In 1933, Depression weary audiences were looking for anything that would take their minds off their collective woes. Due to this frantic search for escapism, crowds filed into theaters for glimpses of the extravagant, the luxurious and the glamorous. They wanted to see the exact opposite of the dull, drab and stressful lives being led outside those theaters. Nothing fit the bill like 42nd Street (1933). It was the film that single handedly brought the musical genre back from the dead, and made stars of many affiliated with its production.
The film musical had been developed only a few years earlier with the advent of sound in films. As a matter of fact, the first talkie, The Jazz Singer (1927), included songs by musical stage star Al Jolson. MGM took the reigns with The Broadway Melody in 1929 winning the Best Picture Oscar. These earliest examples of the genre were stagy, stodgy and static. The camera would remain stationary while a crackling version of a popular song would be warbled, in many cases by an actor or actress not even trained to sing (check Joan Crawford). These were more filmed stage shows than anything else and audiences stayed away, bored and uninspired.
In late fall 1932, Warner Brothers began filming its newest installment of musical comedy, 42nd Street. Famed film maker Mervyn LeRoy was slated to direct but illness forced him to withdraw and was replaced with Lloyd Bacon. However, LeRoy's choice for musical director did stay to work on the film. Choreographer Busby Berkley had worked on Broadway throughout the 1920's. He came to Hollywood with the Talkies and worked on musicals starring singer/comedian Eddie Cantor. With 42nd Street, Berkley added a new dimension to the musical film. Instead of the camera merely recording the performer singing a song or doing a standard dance number, the famed choreographer designed elaborate routines based around large numbers of chorus girls shot from directly above the action to produce a kaleidoscope effect of outstretched limbs, tilted heads and spinning stages. The story lines for his films during this era were based around the production of stage shows or "backstage musicals" and the grand dancing arrangements he designed could never be done realistically on a theatrical stage, but that was completely beside the point. Audiences loved it. The songs featured in the film were catchy as well. Written by musical team Harry Warren and Al Dubin, they included the title tune, "You're Getting to Be a Habit With Me", and the delightful "Shuffle Off to Buffalo." The latter produced as a charming vignette set on a train with a Pullman car swinging open to show the pajama clad background singers in their berths singing the unforgettable lines, "Matrimony is baloney, She'll be wanting alimony, Still they go and shuffle, shuffle off to Buffalo."
Unlike many of the early musicals which were thin on plot, 42nd Street, though no heavy narrative, did have a substantial enough story to carry the numerous characters involved.

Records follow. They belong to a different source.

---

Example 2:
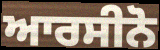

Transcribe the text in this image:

ਆਰਸੀਨੋ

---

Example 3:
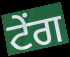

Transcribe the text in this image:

ਟੇਂਗ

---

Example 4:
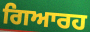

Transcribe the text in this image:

ਗਿਆਰਹ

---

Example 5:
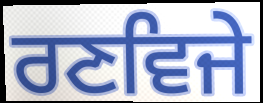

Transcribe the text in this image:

ਰਣਵਿਜੇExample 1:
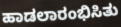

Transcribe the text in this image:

ಹಾಡಲಾರಂಭಿಸಿತು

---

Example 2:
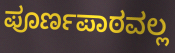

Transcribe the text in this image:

ಪೂರ್ಣಪಾಠವಲ್ಲ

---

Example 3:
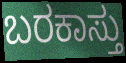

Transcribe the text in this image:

ಬರಕಾಸ್ತು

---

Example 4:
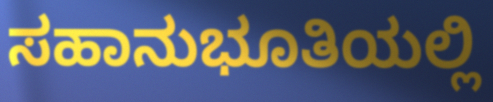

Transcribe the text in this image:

ಸಹಾನುಭೂತಿಯಲ್ಲಿ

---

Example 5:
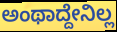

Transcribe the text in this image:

ಅಂಥಾದ್ದೇನಿಲ್ಲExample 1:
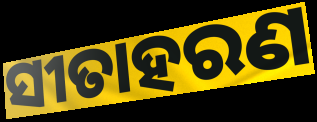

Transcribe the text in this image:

ସୀତାହରଣ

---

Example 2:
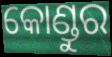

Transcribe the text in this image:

କୋଣ୍ଡୁର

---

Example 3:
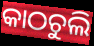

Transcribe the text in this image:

କାଠଚୁଲି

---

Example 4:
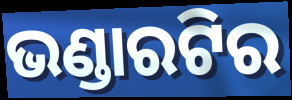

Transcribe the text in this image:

ଭଣ୍ଡାରଟିର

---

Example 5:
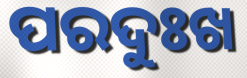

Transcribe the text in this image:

ପରଦୁଃଖ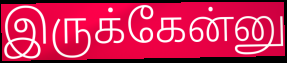
இருக்கேன்னு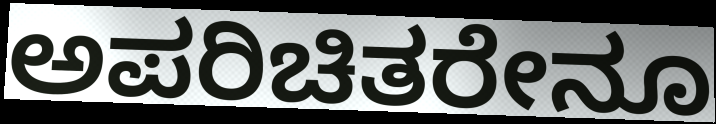
ಅಪರಿಚಿತರೇನೂ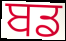
ਬਡ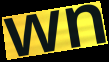
wnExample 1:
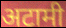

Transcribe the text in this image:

अटामी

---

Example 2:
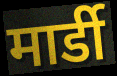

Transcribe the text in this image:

मार्डी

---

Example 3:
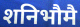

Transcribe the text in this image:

शनिभौमै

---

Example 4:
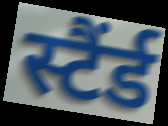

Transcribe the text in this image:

स्टैंर्ड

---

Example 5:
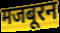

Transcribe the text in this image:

मजबूरनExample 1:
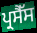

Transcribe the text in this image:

ਪ੍ਰਸੈੱਸ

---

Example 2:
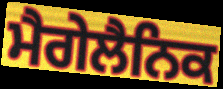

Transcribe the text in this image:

ਮੈਗੇਲੈਨਿਕ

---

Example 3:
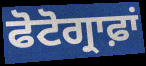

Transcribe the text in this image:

ਫੋਟੋਗ੍ਰਾਫ਼ਾਂ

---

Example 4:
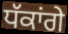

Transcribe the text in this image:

ਧੱਕਾਂਗੇ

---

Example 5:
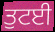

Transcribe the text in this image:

ਤੁਟਈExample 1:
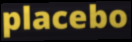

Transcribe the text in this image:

placebo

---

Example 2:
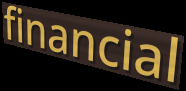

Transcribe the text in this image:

financial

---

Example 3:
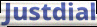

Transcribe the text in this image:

Justdial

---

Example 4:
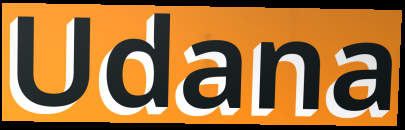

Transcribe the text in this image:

Udana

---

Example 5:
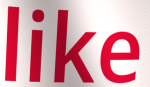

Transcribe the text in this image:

like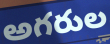
అగరులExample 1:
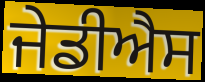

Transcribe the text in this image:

ਜੇਡੀਐਸ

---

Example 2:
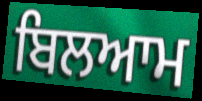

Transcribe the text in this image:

ਬਿਲਆਮ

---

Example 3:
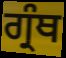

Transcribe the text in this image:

ਗ੍ਰੰਥ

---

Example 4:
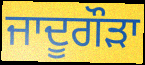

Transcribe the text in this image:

ਜਾਦੂਗੌੜਾ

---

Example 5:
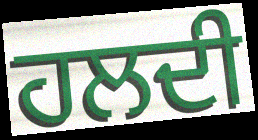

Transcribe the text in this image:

ਹਲਦੀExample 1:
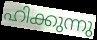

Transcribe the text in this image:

ഹിക്കുന്നു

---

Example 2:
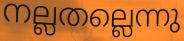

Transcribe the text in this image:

നല്ലതല്ലെന്നു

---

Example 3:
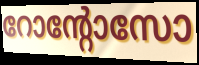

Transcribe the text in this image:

റോന്റോസോ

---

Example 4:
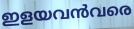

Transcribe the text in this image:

ഇളയവൻവരെ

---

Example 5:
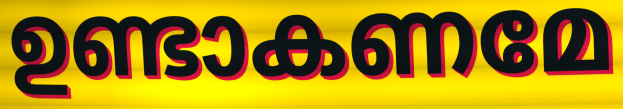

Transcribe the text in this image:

ഉണ്ടാകണമേ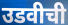
उडवीची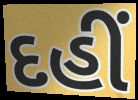
દહીંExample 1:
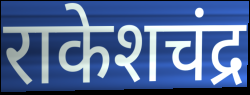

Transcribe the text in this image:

राकेशचंद्र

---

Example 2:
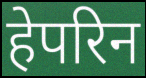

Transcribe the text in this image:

हेपरिन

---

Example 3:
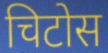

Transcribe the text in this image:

चिटोस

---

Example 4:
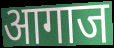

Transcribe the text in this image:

आगाज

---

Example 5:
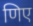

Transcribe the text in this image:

णिए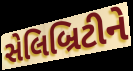
સેલિબ્રિટીને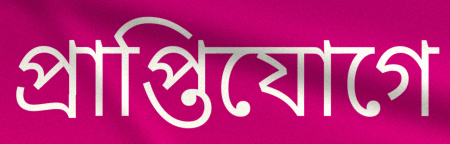
প্রাপ্তিযোগে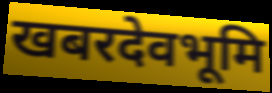
खबरदेवभूमिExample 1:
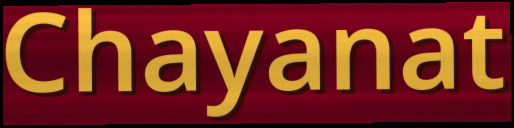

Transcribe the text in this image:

Chayanat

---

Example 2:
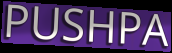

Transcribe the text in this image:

PUSHPA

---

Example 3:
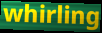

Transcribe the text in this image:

whirling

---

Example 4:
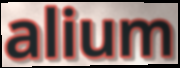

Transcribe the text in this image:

alium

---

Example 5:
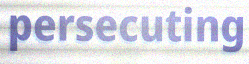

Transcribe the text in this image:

persecutingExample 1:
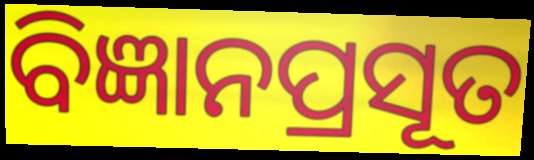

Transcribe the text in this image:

ବିଜ୍ଞାନପ୍ରସୂତ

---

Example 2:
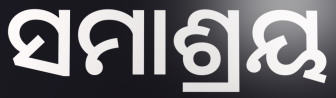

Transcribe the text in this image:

ସମାଶ୍ରୟ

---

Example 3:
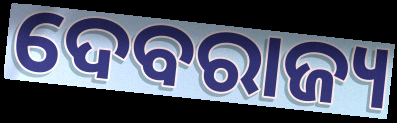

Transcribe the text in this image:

ଦେବରାଜ୍ୟ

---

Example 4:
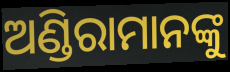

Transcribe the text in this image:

ଅଣ୍ଡିରାମାନଙ୍କୁ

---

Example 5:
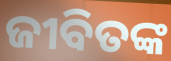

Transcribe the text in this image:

ଜୀବିତଙ୍କ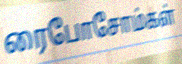
ரைபோசோம்கள்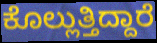
ಕೊಲ್ಲುತ್ತಿದ್ದಾರೆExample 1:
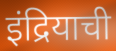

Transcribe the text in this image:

इंद्रियाची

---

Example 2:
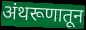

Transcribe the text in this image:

अंथरूणातून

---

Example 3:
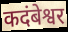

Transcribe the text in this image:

कदंबेश्वर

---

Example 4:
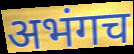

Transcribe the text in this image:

अभंगच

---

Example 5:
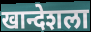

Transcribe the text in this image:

खान्देशला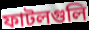
ফাটলগুলিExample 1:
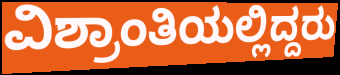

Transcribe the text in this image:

ವಿಶ್ರಾಂತಿಯಲ್ಲಿದ್ದರು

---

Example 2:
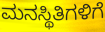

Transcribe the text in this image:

ಮನಸ್ಥಿತಿಗಳಿಗೆ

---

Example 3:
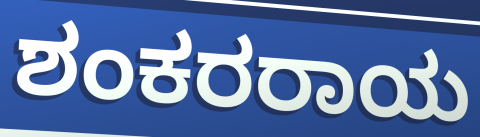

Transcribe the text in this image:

ಶಂಕರರಾಯ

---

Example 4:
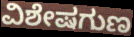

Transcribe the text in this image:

ವಿಶೇಷಗುಣ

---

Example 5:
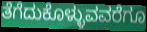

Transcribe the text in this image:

ತೆಗೆದುಕೊಳ್ಳುವವರೆಗೂ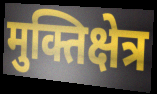
मुक्तिक्षेत्र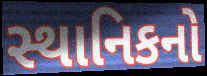
સ્થાનિકનો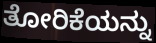
ತೋರಿಕೆಯನ್ನುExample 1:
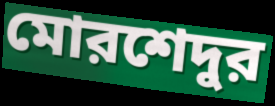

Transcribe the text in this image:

মোরশেদুর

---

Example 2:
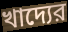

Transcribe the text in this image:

খাদ্যের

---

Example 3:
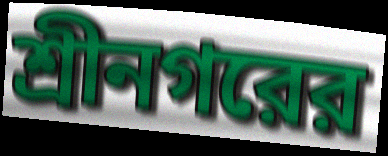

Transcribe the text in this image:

শ্রীনগরের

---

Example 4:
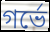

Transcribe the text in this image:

গর্ভে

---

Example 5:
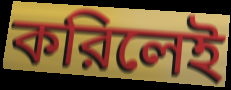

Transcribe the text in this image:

করিলেইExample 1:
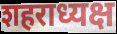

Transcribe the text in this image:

शहराध्यक्ष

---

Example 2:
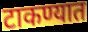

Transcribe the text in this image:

टाकण्यात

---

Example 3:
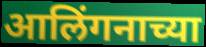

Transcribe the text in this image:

आलिंगनाच्या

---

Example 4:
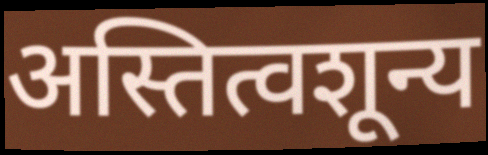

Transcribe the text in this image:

अस्तित्वशून्य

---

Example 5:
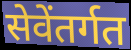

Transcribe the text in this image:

सेवेंतर्गत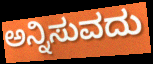
ಅನ್ನಿಸುವದುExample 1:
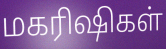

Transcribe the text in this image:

மகரிஷிகள்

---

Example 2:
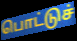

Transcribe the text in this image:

பொட்டுச்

It revolved around the production of a Broadway musical show directed by a veteran New York showman, Julian Marsh (Warner Baxter) who is on the verge of a nervous breakdown and is depending on the success of his latest venture to provide him enough financially to retire and save his sanity. His star is Dorothy Brock (Bebe Daniels), a Broadway big wig who is dating the shows financial backer (Guy Kibbee) while seeing her longtime lover and ex-vaudeville partner (George Brent) on the sly. Meanwhile, secondary story lines and comic relief involve various chorines and show personnel including Ginger Rogers and Una Merkel as sassy, brassy and not so classy chorus dames, who chew up the wisecracking dialogue as well as their favorite gum (Rogers' character is named Anytime Annie). Dick Powell, as the juvenile lead crooner with the boyish good looks and Ruby Keeler, as Peggy Sawyer, the naive newbie who takes over for ailing Dorothy Brock to become the shows next star, make a fresh and striking pair in what were early roles for both. In fact, 42nd Street was Keeler's first film, and based on her performance and the huge success of the film, she was offered a long term contract at Warners, where she continued in the same type part in musicals for the remainder of the decade.

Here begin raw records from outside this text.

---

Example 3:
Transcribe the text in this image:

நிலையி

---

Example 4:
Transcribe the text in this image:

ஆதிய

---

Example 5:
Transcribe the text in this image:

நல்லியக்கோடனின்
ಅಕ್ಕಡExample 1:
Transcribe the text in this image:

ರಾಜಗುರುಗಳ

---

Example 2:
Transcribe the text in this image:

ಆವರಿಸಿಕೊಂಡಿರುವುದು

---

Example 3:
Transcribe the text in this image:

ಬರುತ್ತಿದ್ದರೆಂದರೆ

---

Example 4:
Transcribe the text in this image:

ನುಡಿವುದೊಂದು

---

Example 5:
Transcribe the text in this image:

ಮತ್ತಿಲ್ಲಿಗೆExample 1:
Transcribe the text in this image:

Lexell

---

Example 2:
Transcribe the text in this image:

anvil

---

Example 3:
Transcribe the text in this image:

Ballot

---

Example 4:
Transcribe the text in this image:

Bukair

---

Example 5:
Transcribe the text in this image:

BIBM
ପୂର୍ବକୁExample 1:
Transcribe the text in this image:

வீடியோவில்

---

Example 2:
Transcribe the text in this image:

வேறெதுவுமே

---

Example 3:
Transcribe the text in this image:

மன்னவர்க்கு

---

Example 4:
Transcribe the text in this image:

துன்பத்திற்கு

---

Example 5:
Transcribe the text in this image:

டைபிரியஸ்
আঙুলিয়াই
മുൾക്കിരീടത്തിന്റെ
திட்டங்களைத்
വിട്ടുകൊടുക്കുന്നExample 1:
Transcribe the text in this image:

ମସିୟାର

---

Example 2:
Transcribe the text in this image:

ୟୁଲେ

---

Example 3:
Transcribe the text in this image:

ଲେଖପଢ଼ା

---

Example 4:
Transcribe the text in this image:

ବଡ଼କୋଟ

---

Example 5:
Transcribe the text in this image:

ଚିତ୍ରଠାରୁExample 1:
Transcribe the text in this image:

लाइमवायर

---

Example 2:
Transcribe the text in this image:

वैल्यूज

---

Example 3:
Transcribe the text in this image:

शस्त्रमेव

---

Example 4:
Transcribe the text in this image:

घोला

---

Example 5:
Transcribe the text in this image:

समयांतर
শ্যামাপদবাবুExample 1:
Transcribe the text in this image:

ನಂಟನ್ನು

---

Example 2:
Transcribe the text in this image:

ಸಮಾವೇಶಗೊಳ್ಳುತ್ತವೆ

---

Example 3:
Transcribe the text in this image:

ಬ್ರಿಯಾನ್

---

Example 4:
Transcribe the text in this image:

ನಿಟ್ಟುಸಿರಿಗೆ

The film is famous not only as a ground breaker in its genre, but also as the film in which Warner Baxter's character says to Keeler just as the curtain is going up on opening night, "Sawyer, you're going out there a youngster, but you've got to come back a star!" Supposedly the financial success of 42nd Street saved Warner Brothers from bankruptcy and it didn't let that success go unexploited, as The Gold Diggers of 1933 and Footlight Parade, both Berkley supervised musicals, were produced before the end of 1933. The film was nominated for a Best Picture Oscar, a huge feat for the burgeoning genre, and set the precedent for a new wave of musical films.